Thursday, Dec. 15: The Arctic can be an unforgiving realm, and even its most adept inhabitants at times struggle with the potentially fatal obstacles it places in front of them.
The beluga is a case in point. Like other toothed whales, it uses echolocation, or sonar, to help find its way around; the echolocation of a beluga, however, seems to be particularly finely tuned and adept at finding even the narrowest of cracks and leads in the ice that forms on the sea surface.

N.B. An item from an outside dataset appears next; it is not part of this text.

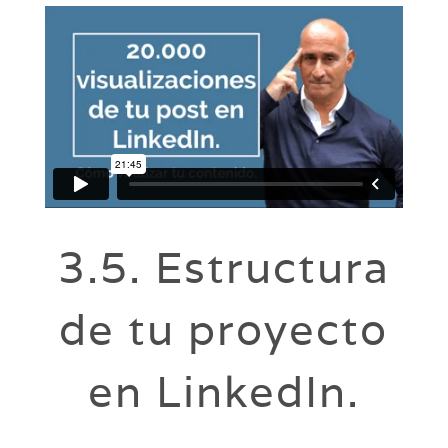
3.5. Estructura
de tu proyecto
en LinkedIn.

Sometimes, however, even that ability is outmatched by the challenges of an Arctic winter. On occasion, ice cover may be so extensive that all the belugas in the area are forced to use the nearest available patch of open water, known as a polynya; as a result, that patch of water can seem positively inundated with bobbing white heads and the exhalation of whale breath. In such cases, the best scenario for the belugas is that other leads open up and they can find their way to food and safety; the worst scenario is that even this oasis either freezes over or becomes a magnet for polar bears, which have been known to take advantage of such circumstances to engage in a kind of feeding frenzy, reaching in and hauling trapped belugas on to the ice.

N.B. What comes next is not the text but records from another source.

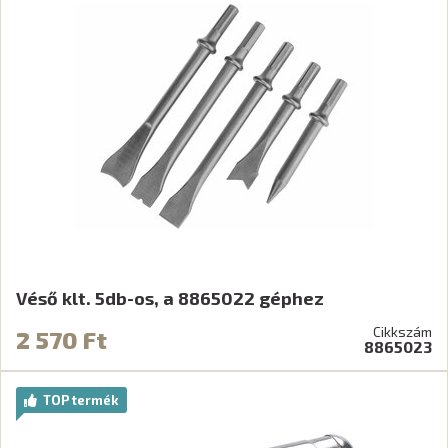
Véső klt. 5db-os, a 8865022 géphez
Cikkszám
2 570 Ft
8865023
TOP termék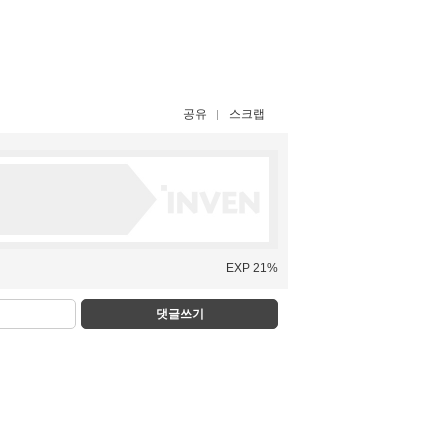
공유
스크랩
EXP 21%
댓글쓰기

It is uncertain how often this may happen, but given the extent and hostility of the Arctic, it can be assumed to be not infrequent; however, humans are rarely around to see it happen. There are some records: In Disko Bay, Greenland, at least 1,000 belugas were trapped in 1915, and up to 3,000 in 1955. In 1984, some 3,000 belugas were trapped in Senyavina Strait, off the Bering Sea in late December. A Russian icebreaker, the Moskva, was able to clear a channel through 12-foot thick ice to free the whales in late February. Roughly 2,000 whales escaped, and slightly more than 500 were taken by Native hunters.